In fact, this is how it always looks when we want to get something done by the shader units: we need a buffer in the front, then some dispatching logic (which is in fact pretty universal for all shader types and can be shared), then we go wide and run a bunch of shaders in parallel, and finally we need another buffer and a unit that sorts the results (which we received potentially out-of-order from the shader units) back into API order.
We've seen shader units (and shader execution) and we've seen dispatch; and in fact, now that we've seen Pixel Shaders (which have some peculiarities like derivative computation, helper pixels, discard and attribute interpolation), we're not gonna see any big additions to shader unit functionality until we get to Compute Shaders, with their specialized buffer types and atomics. So for the next few parts, I won't be talking about the shader units; what's really different about the various shader types is the shape and interpretation of data that goes in and comes out. The shader parts that don't deal with IO (arithmetic, texture sampling) stay the same, so I won't be talking about them.

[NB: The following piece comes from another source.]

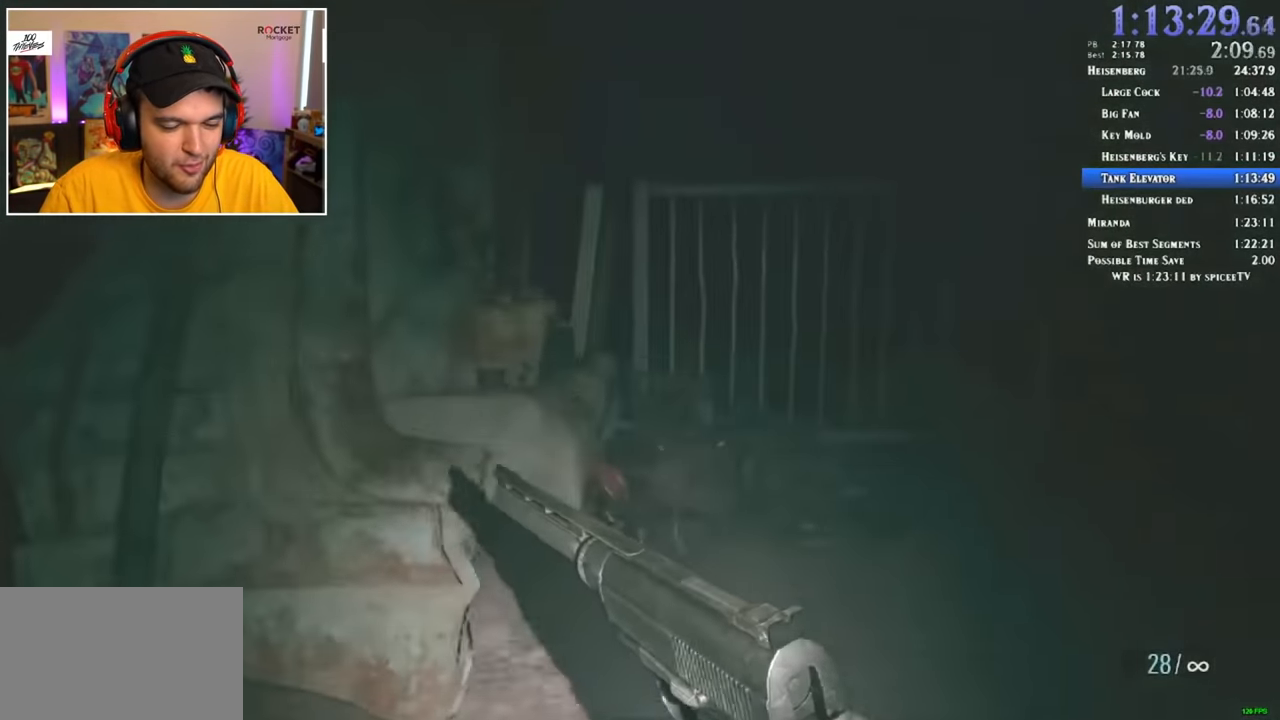
{"keys": ["d", "shift", "w"], "mouse": [], "events": [[133, "d", "down"], [183, "f", "down"], [233, "f", "up"], [416, "f", "down"], [466, "f", "up"]]}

The Shape of Tris to Shade

So let's have a look at how our IO buffers for Geometry Shaders look. Let's start with input. Well, that's reasonably easy – it's just what we wrote from the Vertex Shader! Or well, not quite; the Geometry Shader looks at primitives, not individual vertices, so what we really need is the output from Primitive Assembly (PA). Note that there's multiple ways to deal with this; PA could expand primitives out (duplicating vertices if they're referenced multiple times), or it could just hand us one block of vertices (I'll stick with the 32 vertices I used earlier) with an associated small "index buffer" (since we're indexing into a block of 32 vertices, we just need 5 bits per index). Either way works fine; the former is the natural input format for the clip/cull I discussed after PA, but the latter needs far less buffer space when running GS, so I'll use that model here.
One reason you need to worry about amount of buffer space with GS is that it can work on some pretty large primitives, because it doesn't just support plain lines or triangles (2 and 3 vertices per primitive respectively), but also lines/triangles with adjacency information (4/6 vertices per primitive). And D3D11 adds input primitives that are much fatter still – a GS can also consumes patches with up to 32 control points as input. Duplicating the vertices of e.g. a 16-control point patch, which could each have up to 16 vector attributes (32 with D3D11)? That'd be some serious memory waste. So I'm assuming non-duplicated, indexed vertices for this path. Which makes the input for a batch of primitives: the VS output, plus a (relatively small) index buffer.
Now, the geometry shader runs per primitive. For vertex shaders, we needed to gather a batch of vertices, and we chose our batch size with a simple greedy algorithm that tries to pack as many vertices into a batch as possible without splitting a primitive across multiple batches – fair enough. And for pixel shading, we get plenty of quads from the rasterizer and pack them all into batches. Geometry Shaders are a bit more inconvenient – our input block is guaranteed to contain at least one full primitive, and possibly several – but other than that, the number of primitives in that block completely depends on the vertex cache hit rate. If it's high and we're using triangles, we might get something like 40-43; if we're using triangles with adjacency information we could have as little as 5 if we're unlucky.
Of course, we could try to collect primitives from several input blocks here, but that's kind of awkward too. Now we need to keep multiple input blocks and index buffers around for a single GS batch, and if a single batch can refer to multiple index buffers that means each primitive in that batch now needs to know where to get the indices and vertex data from – more storage requirements, more management, more overhead. Also ugly. And of course even with two input blocks you're still at crappy utilization if you hit two input batches with low vertex cache hit rate. You can support more input blocks, but that eats away at memory – and remember, you need space for the output geometry too (I'll get to that in a bit).
So this is our first snag: with VS, we could basically pick our target batch size, and we chose to not always generate full batches so as to make our lives in PA (and here in the GS, and later in the HS too) a bit easier. With PS, we always shade quads, and even fairly small tris usually hit multiple quads so we get an okay ratio of number of quads to number of tris. But with GS, we don't have full control over either ends of the pipeline (since we're in the middle!), and we need multiple input vertices per primitive (as opposed to multiple quads per one input triangle), so buffering up a lot of input is expensive (both in terms of memory and in the amount of management overhead we get).
At this stage, you can basically pick how many input blocks you're willing to merge to get one block of primitives to geometry shade; that number is going to be low because of the memory requirements (I'd be very surprised to see more than 4), and depending on how important you judge GS to be, you might even pick 1, i.e. don't merge across input blocks at all and live with crappy utilization on GS shading blocks/Warps/Wavefronts! That's not great with triangles and really bad with the primitives that have even more vertices, but not much of an issue when your main use case for GS in practice is expanding points to quads (point sprites) and maybe rendering the occasional cube shadow map (using the Viewport Array Index/render target Index – I'll get to that in a bit).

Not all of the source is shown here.